Microsoft on Tuesday disclosed a publicly known vulnerability in its Canonical Display Driver, which is used by the Windows desktop composition feature to blend drawings created in Graphics Device Interface and DirectX.

Systems running Windows 7 64-bit, Server 2008 R2 64-bit and Server 2008 R2 for Itanium are subject to the vulnerability, according to an advisory. 

The flaw can lead to remote code execution, but that is unlikely because reliable exploit code would be difficult to create, Jerry Bryant, group manager of response communications at Microsoft, said in a blog post. Users are more likely to experience an unresponsive system that keeps rebooting.

"Code execution, while possible in theory, would be very difficult due to memory randomization both in kernel memory and via Address Space Layout Randomization," Bryant said. "Additionally, this vulnerability only affects Windows systems if they have the Aero theme installed."
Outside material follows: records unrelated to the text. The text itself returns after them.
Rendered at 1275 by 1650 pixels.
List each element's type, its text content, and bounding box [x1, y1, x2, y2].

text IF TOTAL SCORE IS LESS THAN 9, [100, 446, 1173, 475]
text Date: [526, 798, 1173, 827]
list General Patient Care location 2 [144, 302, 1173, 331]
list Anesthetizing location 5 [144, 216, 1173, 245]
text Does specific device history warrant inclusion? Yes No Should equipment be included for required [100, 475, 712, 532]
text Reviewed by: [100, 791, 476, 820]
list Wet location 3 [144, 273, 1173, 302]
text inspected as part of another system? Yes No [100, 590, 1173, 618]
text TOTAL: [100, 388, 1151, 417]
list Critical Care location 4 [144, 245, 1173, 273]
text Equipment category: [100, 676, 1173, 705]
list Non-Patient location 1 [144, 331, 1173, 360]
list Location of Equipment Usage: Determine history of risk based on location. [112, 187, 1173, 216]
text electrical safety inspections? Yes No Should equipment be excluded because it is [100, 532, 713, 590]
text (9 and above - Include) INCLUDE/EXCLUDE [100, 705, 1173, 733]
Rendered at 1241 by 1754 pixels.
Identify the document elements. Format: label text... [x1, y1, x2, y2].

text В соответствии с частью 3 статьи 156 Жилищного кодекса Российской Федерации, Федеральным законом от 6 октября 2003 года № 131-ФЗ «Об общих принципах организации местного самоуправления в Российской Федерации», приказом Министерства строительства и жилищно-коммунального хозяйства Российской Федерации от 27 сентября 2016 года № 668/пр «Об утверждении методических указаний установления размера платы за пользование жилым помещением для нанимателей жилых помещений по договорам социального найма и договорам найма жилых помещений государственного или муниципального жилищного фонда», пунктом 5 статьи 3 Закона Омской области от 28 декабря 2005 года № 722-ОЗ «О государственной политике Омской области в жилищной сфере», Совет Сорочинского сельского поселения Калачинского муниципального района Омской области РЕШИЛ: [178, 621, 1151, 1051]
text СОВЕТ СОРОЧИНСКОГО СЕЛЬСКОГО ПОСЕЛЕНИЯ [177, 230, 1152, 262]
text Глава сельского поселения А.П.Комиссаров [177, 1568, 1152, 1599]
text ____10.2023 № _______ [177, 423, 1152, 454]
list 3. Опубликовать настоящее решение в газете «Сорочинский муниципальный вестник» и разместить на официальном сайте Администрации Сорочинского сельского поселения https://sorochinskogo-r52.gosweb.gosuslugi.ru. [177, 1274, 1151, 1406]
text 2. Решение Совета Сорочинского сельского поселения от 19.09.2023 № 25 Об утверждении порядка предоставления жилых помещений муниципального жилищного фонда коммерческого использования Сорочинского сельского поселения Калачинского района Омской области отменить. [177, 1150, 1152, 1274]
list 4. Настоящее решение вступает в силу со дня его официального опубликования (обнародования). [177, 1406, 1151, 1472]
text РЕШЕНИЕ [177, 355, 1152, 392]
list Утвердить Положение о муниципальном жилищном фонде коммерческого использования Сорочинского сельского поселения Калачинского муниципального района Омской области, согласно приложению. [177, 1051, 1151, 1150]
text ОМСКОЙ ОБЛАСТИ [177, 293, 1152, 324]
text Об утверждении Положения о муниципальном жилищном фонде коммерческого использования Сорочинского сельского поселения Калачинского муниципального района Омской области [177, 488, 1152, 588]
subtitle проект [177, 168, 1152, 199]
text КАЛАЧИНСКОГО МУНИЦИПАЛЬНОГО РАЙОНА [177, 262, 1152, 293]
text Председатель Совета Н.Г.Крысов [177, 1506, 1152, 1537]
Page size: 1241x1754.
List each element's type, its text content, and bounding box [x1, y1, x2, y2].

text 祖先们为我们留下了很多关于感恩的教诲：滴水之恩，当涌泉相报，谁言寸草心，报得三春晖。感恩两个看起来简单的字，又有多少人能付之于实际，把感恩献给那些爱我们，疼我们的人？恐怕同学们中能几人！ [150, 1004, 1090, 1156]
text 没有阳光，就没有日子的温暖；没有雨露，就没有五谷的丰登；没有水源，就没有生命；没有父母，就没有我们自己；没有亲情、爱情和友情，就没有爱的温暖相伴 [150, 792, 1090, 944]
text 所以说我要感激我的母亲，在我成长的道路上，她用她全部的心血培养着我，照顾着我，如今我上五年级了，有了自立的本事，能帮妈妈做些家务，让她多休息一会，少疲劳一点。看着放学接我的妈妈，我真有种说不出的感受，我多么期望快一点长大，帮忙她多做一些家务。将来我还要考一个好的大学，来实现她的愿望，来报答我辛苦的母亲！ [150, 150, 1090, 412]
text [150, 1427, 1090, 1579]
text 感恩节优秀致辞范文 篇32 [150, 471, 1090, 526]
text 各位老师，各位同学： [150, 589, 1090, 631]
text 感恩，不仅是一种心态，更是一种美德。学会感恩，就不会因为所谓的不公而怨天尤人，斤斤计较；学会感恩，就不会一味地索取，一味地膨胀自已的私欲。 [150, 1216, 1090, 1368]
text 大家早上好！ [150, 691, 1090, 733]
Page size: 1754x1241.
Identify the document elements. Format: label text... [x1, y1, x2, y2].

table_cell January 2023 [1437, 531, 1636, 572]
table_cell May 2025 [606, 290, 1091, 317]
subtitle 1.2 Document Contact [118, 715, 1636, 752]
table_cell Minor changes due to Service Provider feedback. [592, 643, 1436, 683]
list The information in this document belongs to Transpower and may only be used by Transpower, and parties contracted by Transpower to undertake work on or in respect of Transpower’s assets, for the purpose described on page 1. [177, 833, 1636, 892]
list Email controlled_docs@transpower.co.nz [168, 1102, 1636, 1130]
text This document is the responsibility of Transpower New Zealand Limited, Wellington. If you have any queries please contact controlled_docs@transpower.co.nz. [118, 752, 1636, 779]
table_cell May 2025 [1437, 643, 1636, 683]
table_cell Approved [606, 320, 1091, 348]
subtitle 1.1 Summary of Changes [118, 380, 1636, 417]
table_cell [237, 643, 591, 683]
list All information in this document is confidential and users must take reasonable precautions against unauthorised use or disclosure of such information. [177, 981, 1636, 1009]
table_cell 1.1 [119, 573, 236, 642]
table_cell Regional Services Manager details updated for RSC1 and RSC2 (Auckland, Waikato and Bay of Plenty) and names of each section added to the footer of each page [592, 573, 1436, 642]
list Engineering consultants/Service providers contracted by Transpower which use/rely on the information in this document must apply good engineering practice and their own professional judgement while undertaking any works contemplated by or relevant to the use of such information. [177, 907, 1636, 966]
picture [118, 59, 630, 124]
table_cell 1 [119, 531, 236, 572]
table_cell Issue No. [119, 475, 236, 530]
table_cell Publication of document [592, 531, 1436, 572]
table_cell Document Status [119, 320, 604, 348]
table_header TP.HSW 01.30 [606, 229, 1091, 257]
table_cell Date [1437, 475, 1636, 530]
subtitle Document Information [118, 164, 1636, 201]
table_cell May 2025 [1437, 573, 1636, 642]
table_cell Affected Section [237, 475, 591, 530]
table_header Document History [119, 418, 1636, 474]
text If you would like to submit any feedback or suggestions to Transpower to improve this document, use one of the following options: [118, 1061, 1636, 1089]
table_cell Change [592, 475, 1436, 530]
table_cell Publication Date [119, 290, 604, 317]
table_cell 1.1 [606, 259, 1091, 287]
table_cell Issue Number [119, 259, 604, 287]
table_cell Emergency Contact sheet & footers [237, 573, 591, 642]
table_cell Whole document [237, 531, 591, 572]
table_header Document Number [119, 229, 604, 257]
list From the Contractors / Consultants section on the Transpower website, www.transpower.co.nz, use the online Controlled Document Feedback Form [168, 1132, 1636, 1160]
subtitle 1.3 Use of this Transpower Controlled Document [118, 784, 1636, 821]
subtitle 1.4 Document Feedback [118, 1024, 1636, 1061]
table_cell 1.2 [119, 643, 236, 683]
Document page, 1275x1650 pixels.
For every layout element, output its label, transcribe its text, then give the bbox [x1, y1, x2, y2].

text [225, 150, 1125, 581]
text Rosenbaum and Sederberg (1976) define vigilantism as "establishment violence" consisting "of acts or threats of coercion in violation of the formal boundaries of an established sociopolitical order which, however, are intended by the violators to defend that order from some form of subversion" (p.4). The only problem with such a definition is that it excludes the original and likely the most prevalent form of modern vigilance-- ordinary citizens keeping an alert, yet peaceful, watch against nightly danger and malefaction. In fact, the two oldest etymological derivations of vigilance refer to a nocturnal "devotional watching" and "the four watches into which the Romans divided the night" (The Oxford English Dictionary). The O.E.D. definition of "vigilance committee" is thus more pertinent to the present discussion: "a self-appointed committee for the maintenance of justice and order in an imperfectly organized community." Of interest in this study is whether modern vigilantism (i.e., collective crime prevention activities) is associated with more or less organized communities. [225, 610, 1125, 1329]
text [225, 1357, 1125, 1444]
Aero is the graphical user interface installed in most editions of Windows 7 and Vista. However, it is not turned on by default in Server 2008 R2.

For those running systems on which Aero is switched on, users may want to disable it as a workaround, Bryant said.

"With Aero disabled, the path by which cdd.dll (Canonical Display Driver) can be exploited is bypassed," he said.

Microsoft is working on a patch. The software giant's next batch of fixes is due June 8.